Brief: The answer should be the records below, word for word, with every image left out.

Dataset excerpts:
"""
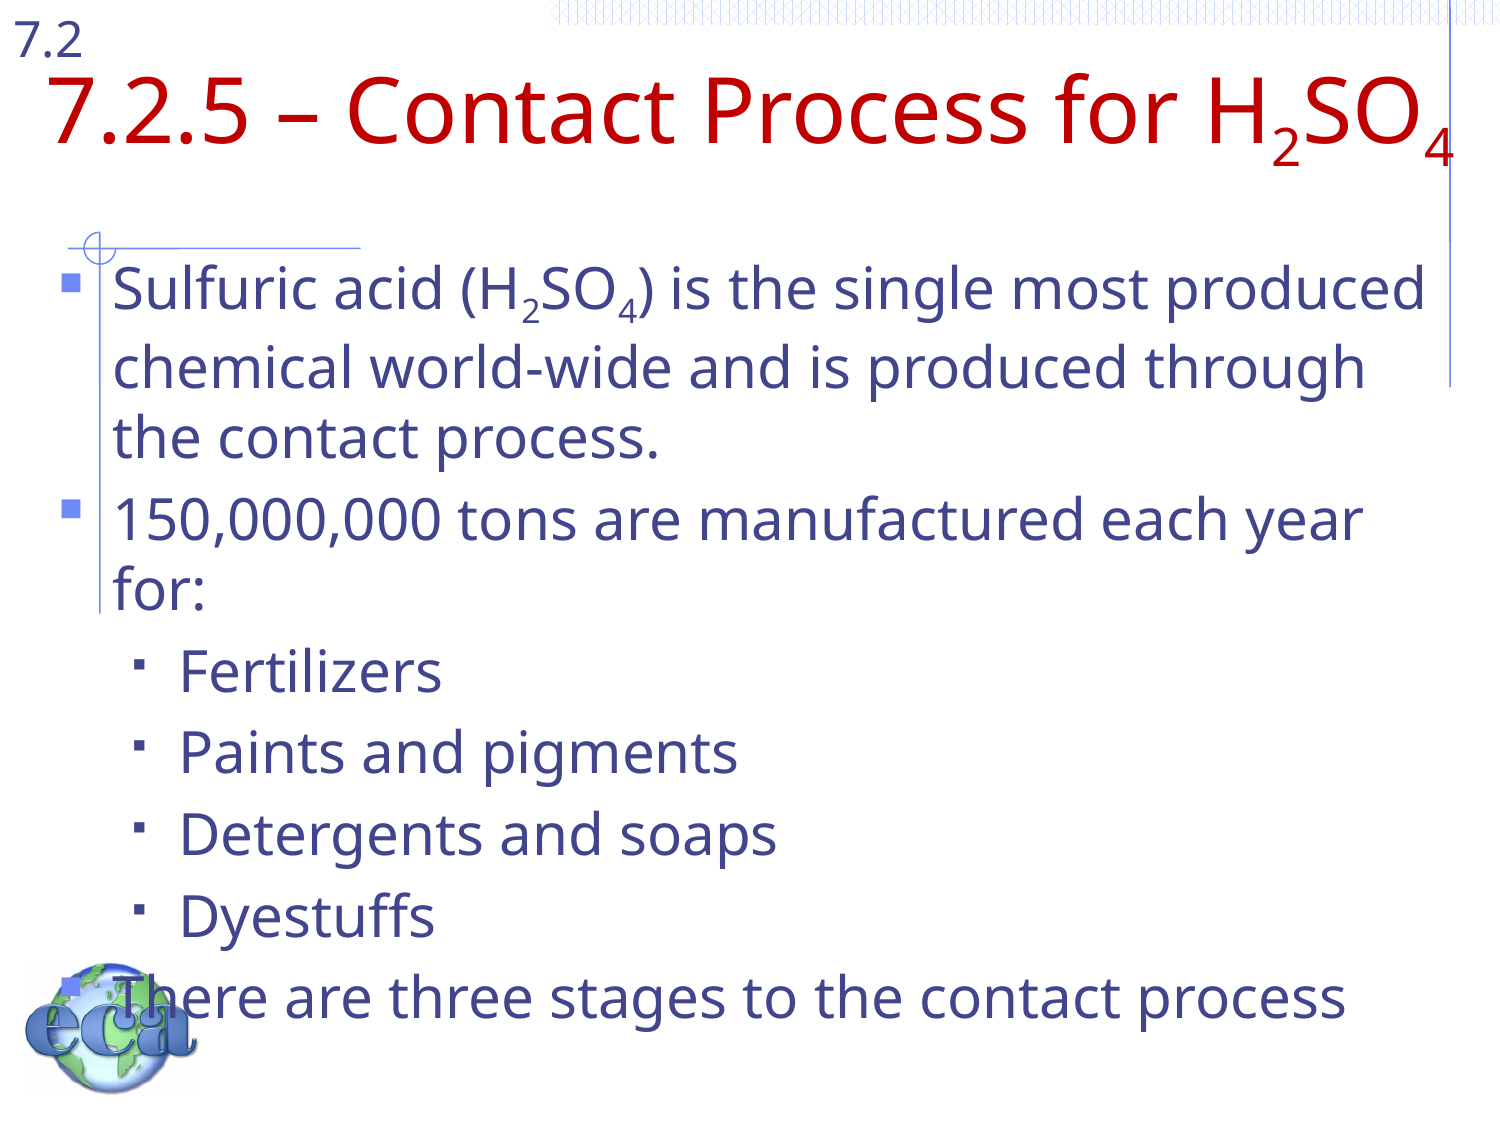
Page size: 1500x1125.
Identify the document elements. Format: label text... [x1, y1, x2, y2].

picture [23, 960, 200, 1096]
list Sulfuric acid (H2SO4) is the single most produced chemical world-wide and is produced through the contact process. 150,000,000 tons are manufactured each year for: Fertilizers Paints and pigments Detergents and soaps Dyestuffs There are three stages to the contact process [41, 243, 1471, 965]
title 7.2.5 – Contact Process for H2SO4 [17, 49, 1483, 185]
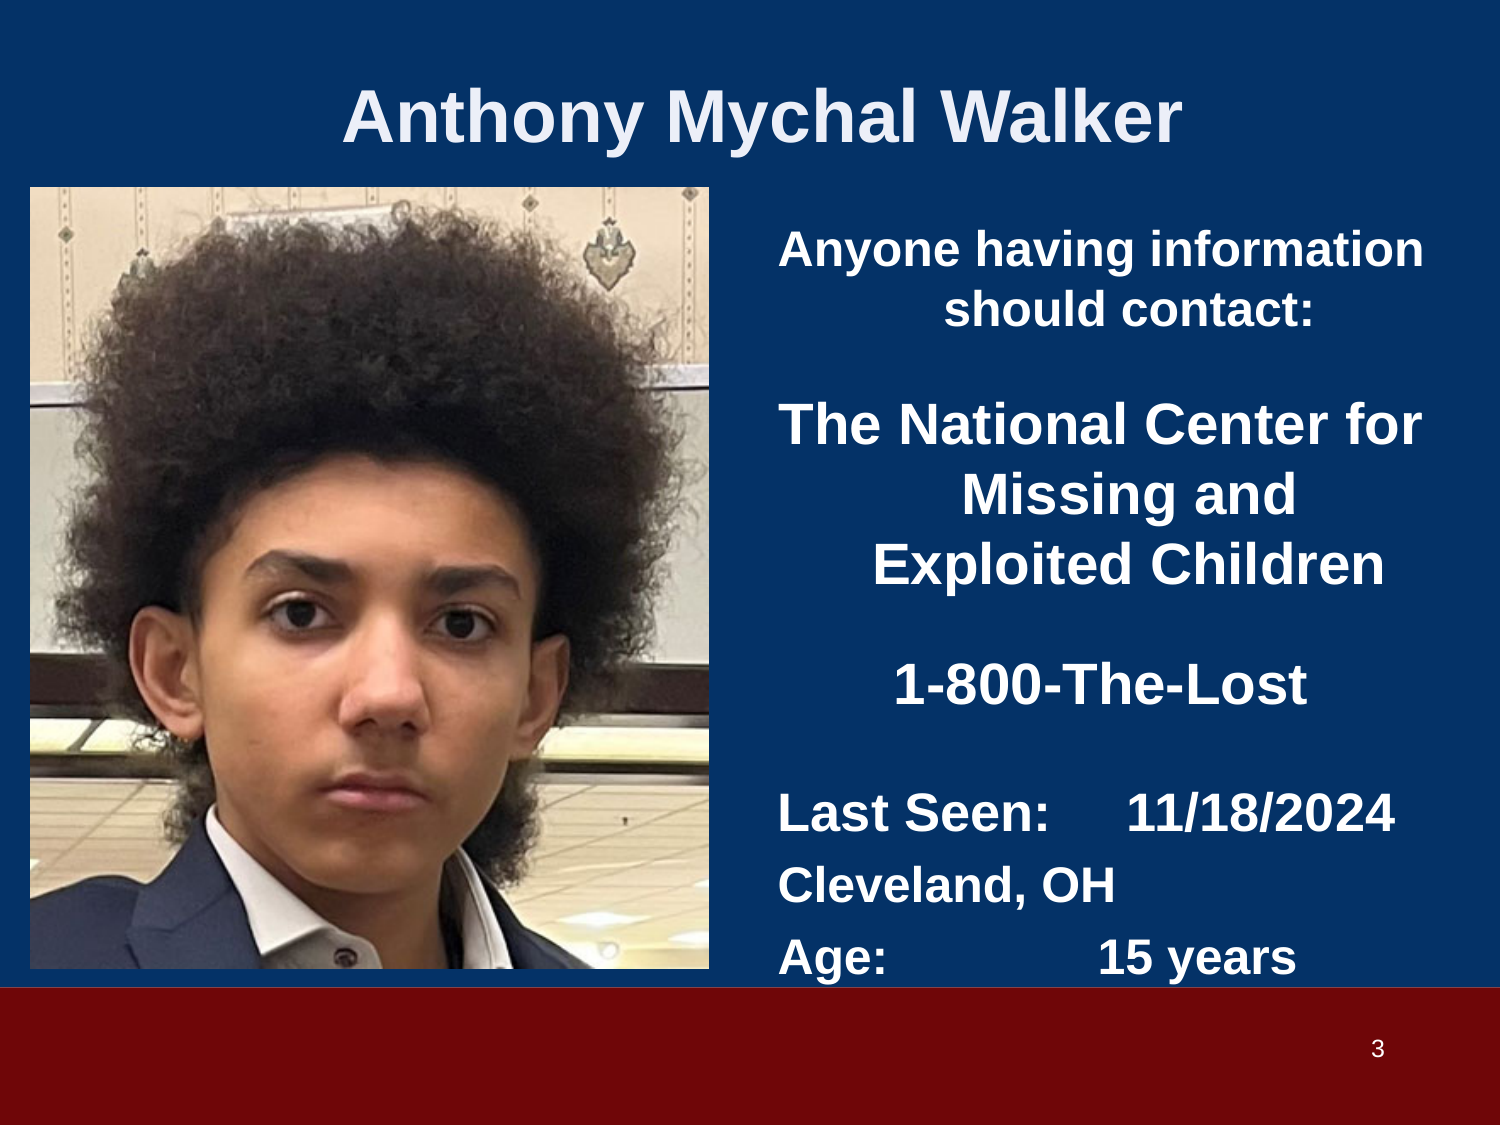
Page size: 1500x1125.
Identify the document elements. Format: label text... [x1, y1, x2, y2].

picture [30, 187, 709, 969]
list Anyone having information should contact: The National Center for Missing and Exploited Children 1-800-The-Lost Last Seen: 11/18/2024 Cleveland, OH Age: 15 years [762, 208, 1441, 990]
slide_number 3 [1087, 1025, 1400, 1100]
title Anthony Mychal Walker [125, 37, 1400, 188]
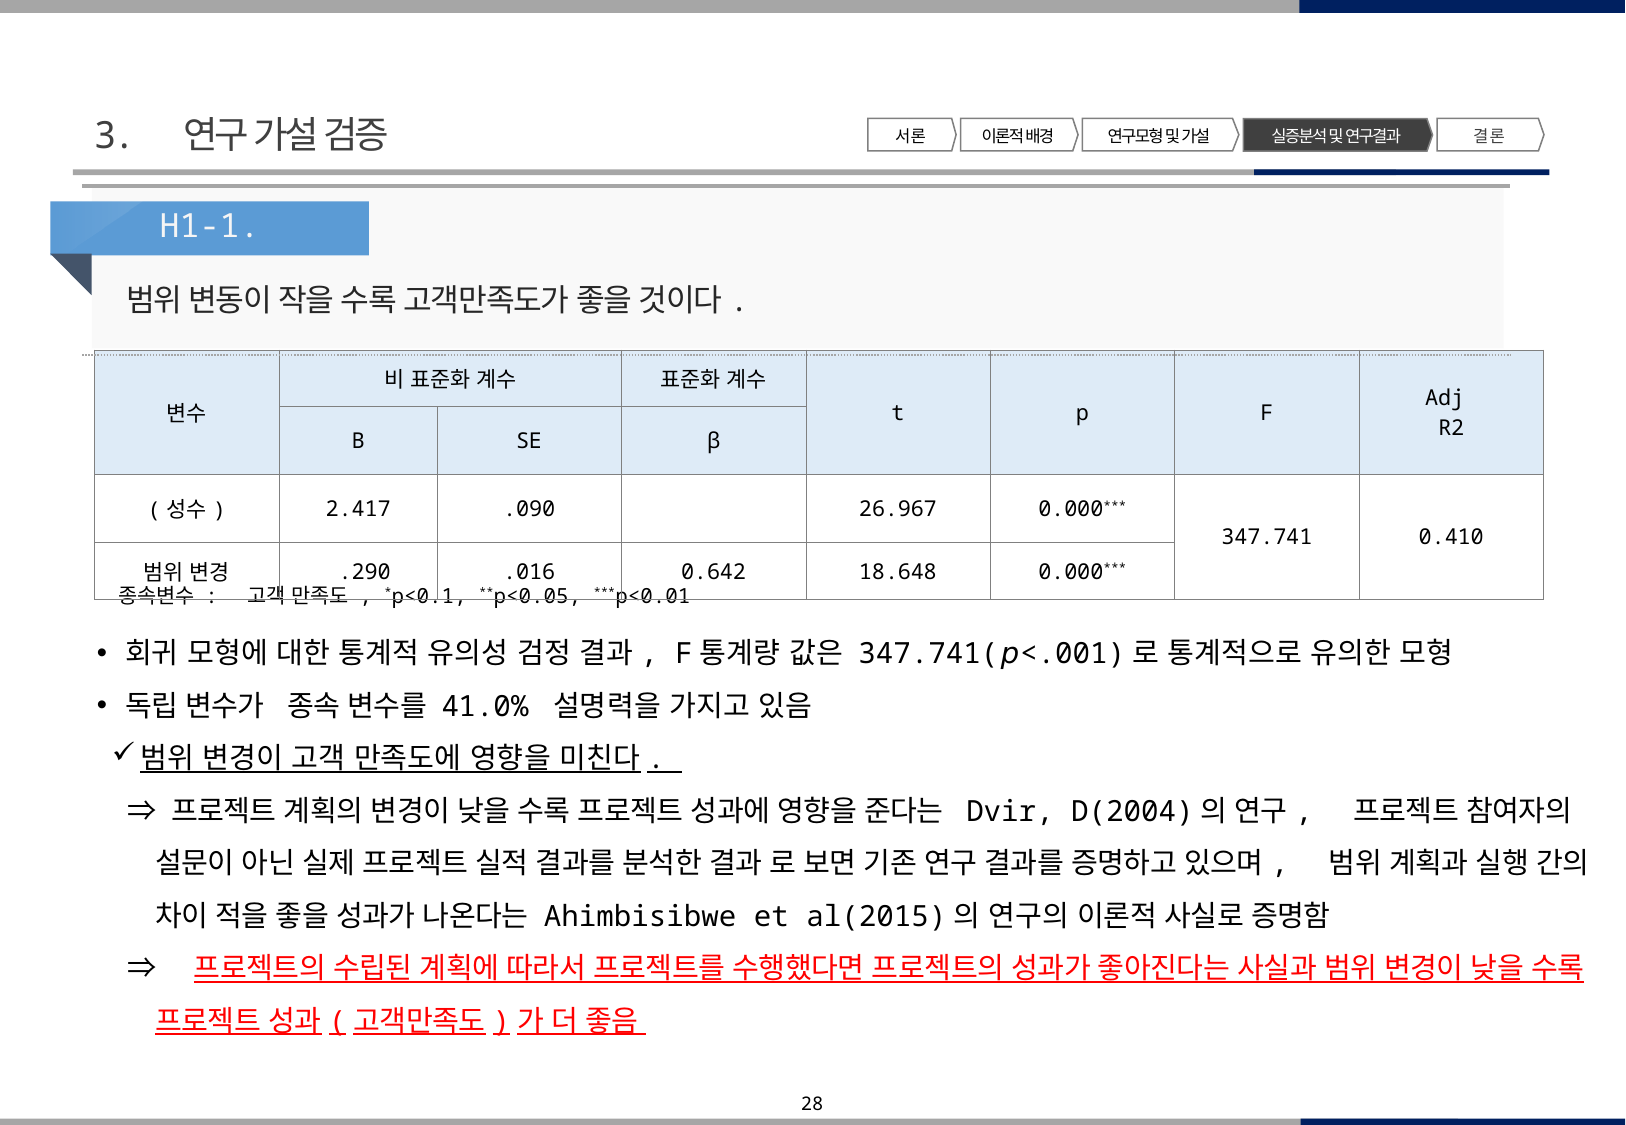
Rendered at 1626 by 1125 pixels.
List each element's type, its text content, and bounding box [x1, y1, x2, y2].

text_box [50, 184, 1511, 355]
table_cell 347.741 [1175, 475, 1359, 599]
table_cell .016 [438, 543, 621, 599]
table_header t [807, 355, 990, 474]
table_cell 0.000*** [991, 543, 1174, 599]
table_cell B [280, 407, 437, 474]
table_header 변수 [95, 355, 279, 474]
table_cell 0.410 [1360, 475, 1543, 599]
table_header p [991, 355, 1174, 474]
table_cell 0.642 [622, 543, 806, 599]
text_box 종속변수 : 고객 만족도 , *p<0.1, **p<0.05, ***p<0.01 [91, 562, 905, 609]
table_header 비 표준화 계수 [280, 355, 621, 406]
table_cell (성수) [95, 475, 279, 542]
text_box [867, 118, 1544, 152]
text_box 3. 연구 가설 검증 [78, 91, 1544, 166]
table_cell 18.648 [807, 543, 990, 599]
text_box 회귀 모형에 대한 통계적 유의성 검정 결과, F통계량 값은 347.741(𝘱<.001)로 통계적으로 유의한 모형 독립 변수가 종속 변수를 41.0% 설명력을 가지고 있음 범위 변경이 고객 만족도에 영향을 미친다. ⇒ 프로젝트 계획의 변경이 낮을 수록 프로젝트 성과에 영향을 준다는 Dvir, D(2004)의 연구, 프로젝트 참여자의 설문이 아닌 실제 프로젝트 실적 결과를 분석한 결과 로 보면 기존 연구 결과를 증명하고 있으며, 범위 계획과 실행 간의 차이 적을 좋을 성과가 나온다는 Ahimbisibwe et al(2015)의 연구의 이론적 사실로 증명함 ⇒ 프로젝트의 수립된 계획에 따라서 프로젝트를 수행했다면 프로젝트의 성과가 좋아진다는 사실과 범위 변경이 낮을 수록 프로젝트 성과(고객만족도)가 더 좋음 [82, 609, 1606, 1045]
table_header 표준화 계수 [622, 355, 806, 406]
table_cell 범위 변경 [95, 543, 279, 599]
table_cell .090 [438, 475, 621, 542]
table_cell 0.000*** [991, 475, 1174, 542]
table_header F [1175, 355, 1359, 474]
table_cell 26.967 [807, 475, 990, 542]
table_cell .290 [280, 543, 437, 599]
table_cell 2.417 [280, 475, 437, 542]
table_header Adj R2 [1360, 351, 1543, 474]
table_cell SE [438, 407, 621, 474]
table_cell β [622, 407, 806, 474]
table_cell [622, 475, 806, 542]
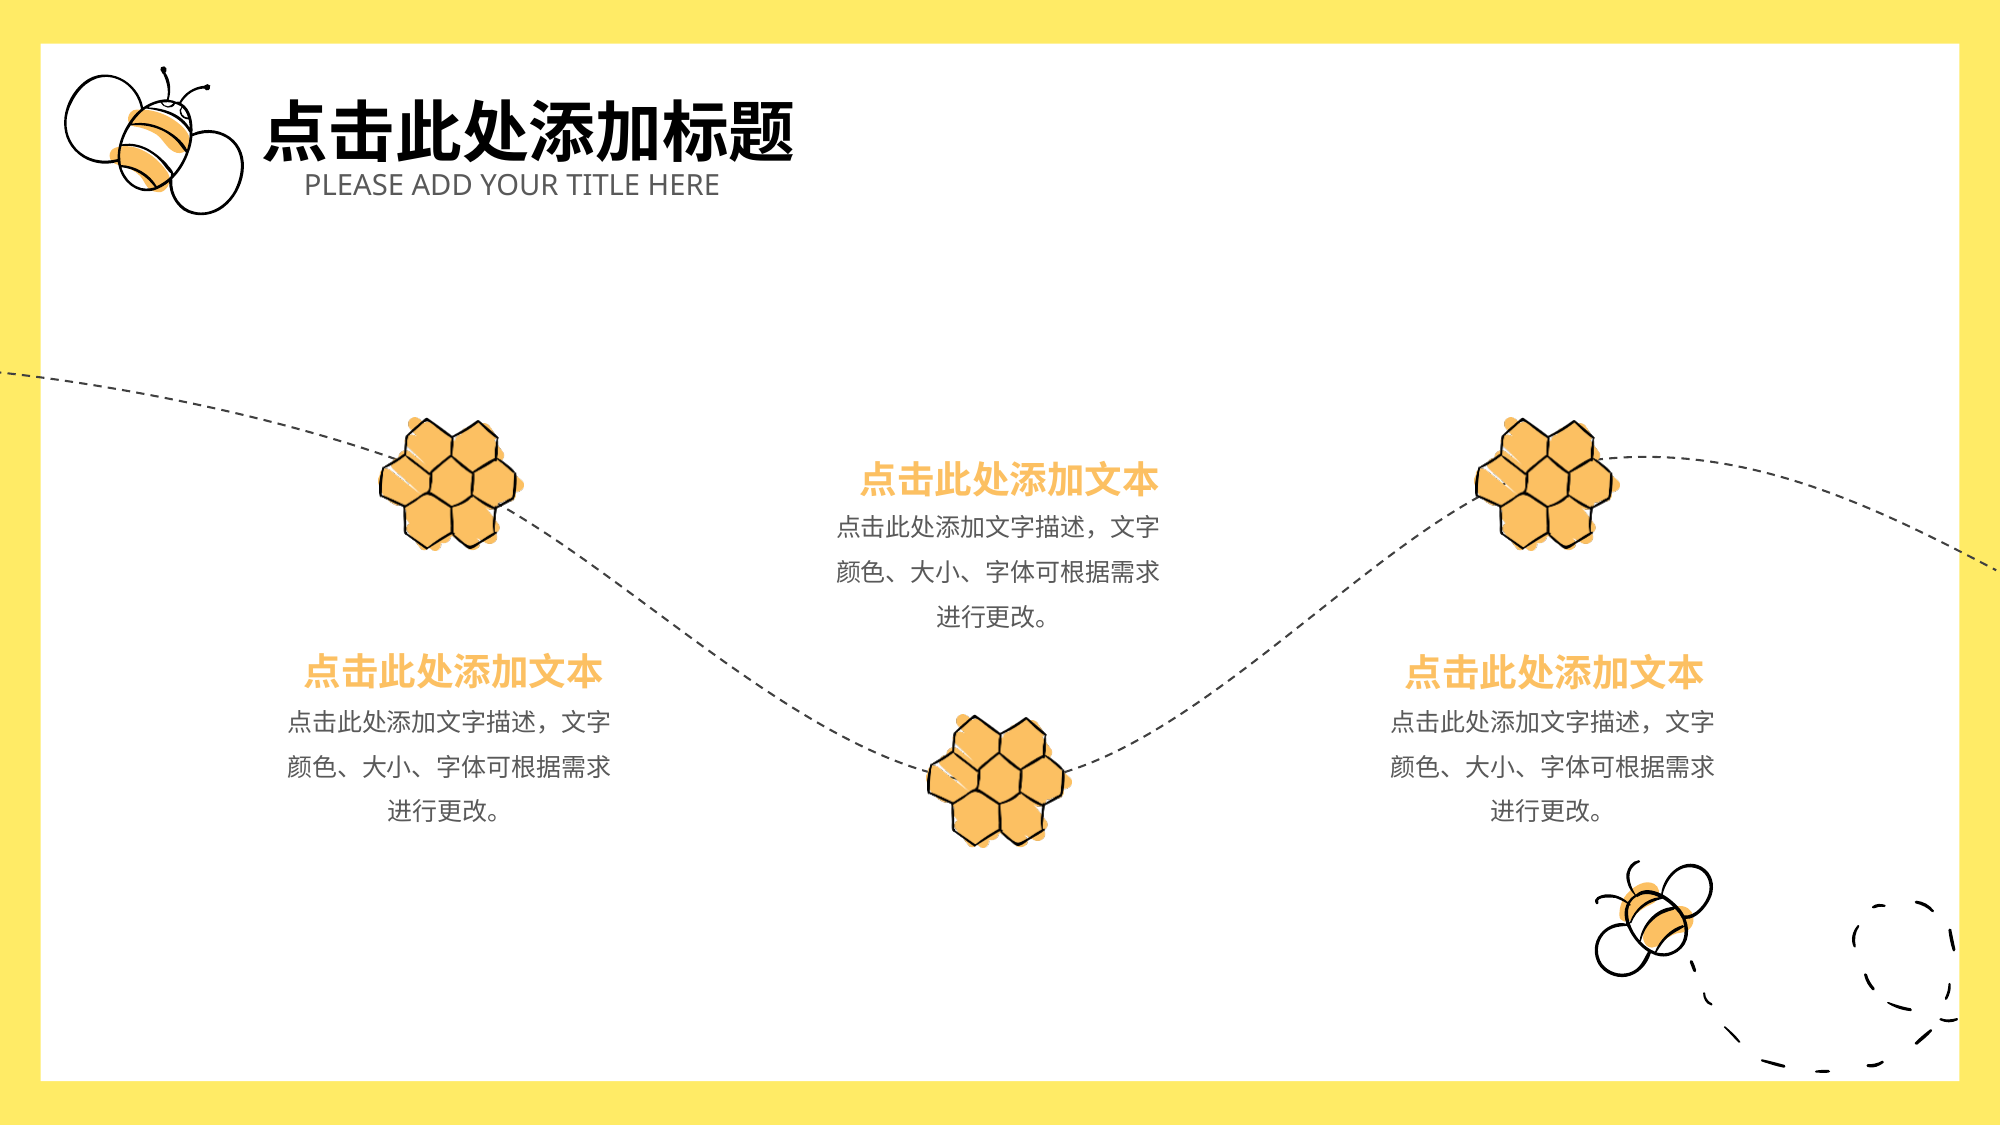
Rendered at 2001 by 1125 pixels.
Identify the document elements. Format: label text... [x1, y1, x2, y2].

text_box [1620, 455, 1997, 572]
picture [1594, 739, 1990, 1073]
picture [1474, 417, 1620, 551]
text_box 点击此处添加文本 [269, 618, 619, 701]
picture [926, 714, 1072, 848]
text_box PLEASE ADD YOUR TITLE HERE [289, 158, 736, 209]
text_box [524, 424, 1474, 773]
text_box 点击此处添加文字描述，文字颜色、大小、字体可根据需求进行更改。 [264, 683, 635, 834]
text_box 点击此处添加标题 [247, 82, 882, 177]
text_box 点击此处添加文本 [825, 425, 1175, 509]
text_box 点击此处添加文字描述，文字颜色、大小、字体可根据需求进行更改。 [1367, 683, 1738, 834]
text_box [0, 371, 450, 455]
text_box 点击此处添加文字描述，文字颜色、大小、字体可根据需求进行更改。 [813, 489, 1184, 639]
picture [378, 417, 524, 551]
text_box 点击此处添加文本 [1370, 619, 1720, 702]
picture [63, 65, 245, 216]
"""
Solution for this problem:
Page size: 1500x1125.
Identify the document elements. Format: label text... [x1, y1, x2, y2].

picture [23, 960, 200, 1096]
list Sulfuric acid (H2SO4) is the single most produced chemical world-wide and is produced through the contact process. 150,000,000 tons are manufactured each year for: Fertilizers Paints and pigments Detergents and soaps Dyestuffs There are three stages to the contact process [41, 243, 1471, 965]
title 7.2.5 – Contact Process for H2SO4 [17, 49, 1483, 185]
Page size: 1500x1125.
Identify the document elements. Format: label text... [x1, y1, x2, y2].

picture [30, 187, 709, 969]
list Anyone having information should contact: The National Center for Missing and Exploited Children 1-800-The-Lost Last Seen: 11/18/2024 Cleveland, OH Age: 15 years [762, 208, 1441, 990]
slide_number 3 [1087, 1025, 1400, 1100]
title Anthony Mychal Walker [125, 37, 1400, 188]
Rendered at 1626 by 1125 pixels.
List each element's type, its text content, and bounding box [x1, y1, x2, y2].

text_box [50, 184, 1511, 355]
table_cell 347.741 [1175, 475, 1359, 599]
table_cell .016 [438, 543, 621, 599]
table_header t [807, 355, 990, 474]
table_cell 0.000*** [991, 543, 1174, 599]
table_cell B [280, 407, 437, 474]
table_header 변수 [95, 355, 279, 474]
table_cell 0.410 [1360, 475, 1543, 599]
table_header p [991, 355, 1174, 474]
table_cell 0.642 [622, 543, 806, 599]
text_box 종속변수 : 고객 만족도 , *p<0.1, **p<0.05, ***p<0.01 [91, 562, 905, 609]
table_header 비 표준화 계수 [280, 355, 621, 406]
table_cell (성수) [95, 475, 279, 542]
text_box [867, 118, 1544, 152]
text_box 3. 연구 가설 검증 [78, 91, 1544, 166]
table_cell 18.648 [807, 543, 990, 599]
text_box 회귀 모형에 대한 통계적 유의성 검정 결과, F통계량 값은 347.741(𝘱<.001)로 통계적으로 유의한 모형 독립 변수가 종속 변수를 41.0% 설명력을 가지고 있음 범위 변경이 고객 만족도에 영향을 미친다. ⇒ 프로젝트 계획의 변경이 낮을 수록 프로젝트 성과에 영향을 준다는 Dvir, D(2004)의 연구, 프로젝트 참여자의 설문이 아닌 실제 프로젝트 실적 결과를 분석한 결과 로 보면 기존 연구 결과를 증명하고 있으며, 범위 계획과 실행 간의 차이 적을 좋을 성과가 나온다는 Ahimbisibwe et al(2015)의 연구의 이론적 사실로 증명함 ⇒ 프로젝트의 수립된 계획에 따라서 프로젝트를 수행했다면 프로젝트의 성과가 좋아진다는 사실과 범위 변경이 낮을 수록 프로젝트 성과(고객만족도)가 더 좋음 [82, 609, 1606, 1045]
table_header 표준화 계수 [622, 355, 806, 406]
table_cell 범위 변경 [95, 543, 279, 599]
table_cell .090 [438, 475, 621, 542]
table_cell 0.000*** [991, 475, 1174, 542]
table_header F [1175, 355, 1359, 474]
table_cell 26.967 [807, 475, 990, 542]
table_cell .290 [280, 543, 437, 599]
table_cell 2.417 [280, 475, 437, 542]
table_header Adj R2 [1360, 351, 1543, 474]
table_cell SE [438, 407, 621, 474]
table_cell β [622, 407, 806, 474]
table_cell [622, 475, 806, 542]
Rendered at 2001 by 1125 pixels.
Identify the document elements. Format: label text... [x1, y1, x2, y2].

text_box [1620, 455, 1997, 572]
picture [1594, 739, 1990, 1073]
picture [1474, 417, 1620, 551]
text_box 点击此处添加文本 [269, 618, 619, 701]
picture [926, 714, 1072, 848]
text_box PLEASE ADD YOUR TITLE HERE [289, 158, 736, 209]
text_box [524, 424, 1474, 773]
text_box 点击此处添加文字描述，文字颜色、大小、字体可根据需求进行更改。 [264, 683, 635, 834]
text_box 点击此处添加标题 [247, 82, 882, 177]
text_box 点击此处添加文本 [825, 425, 1175, 509]
text_box 点击此处添加文字描述，文字颜色、大小、字体可根据需求进行更改。 [1367, 683, 1738, 834]
text_box [0, 371, 450, 455]
text_box 点击此处添加文字描述，文字颜色、大小、字体可根据需求进行更改。 [813, 489, 1184, 639]
picture [378, 417, 524, 551]
text_box 点击此处添加文本 [1370, 619, 1720, 702]
picture [63, 65, 245, 216]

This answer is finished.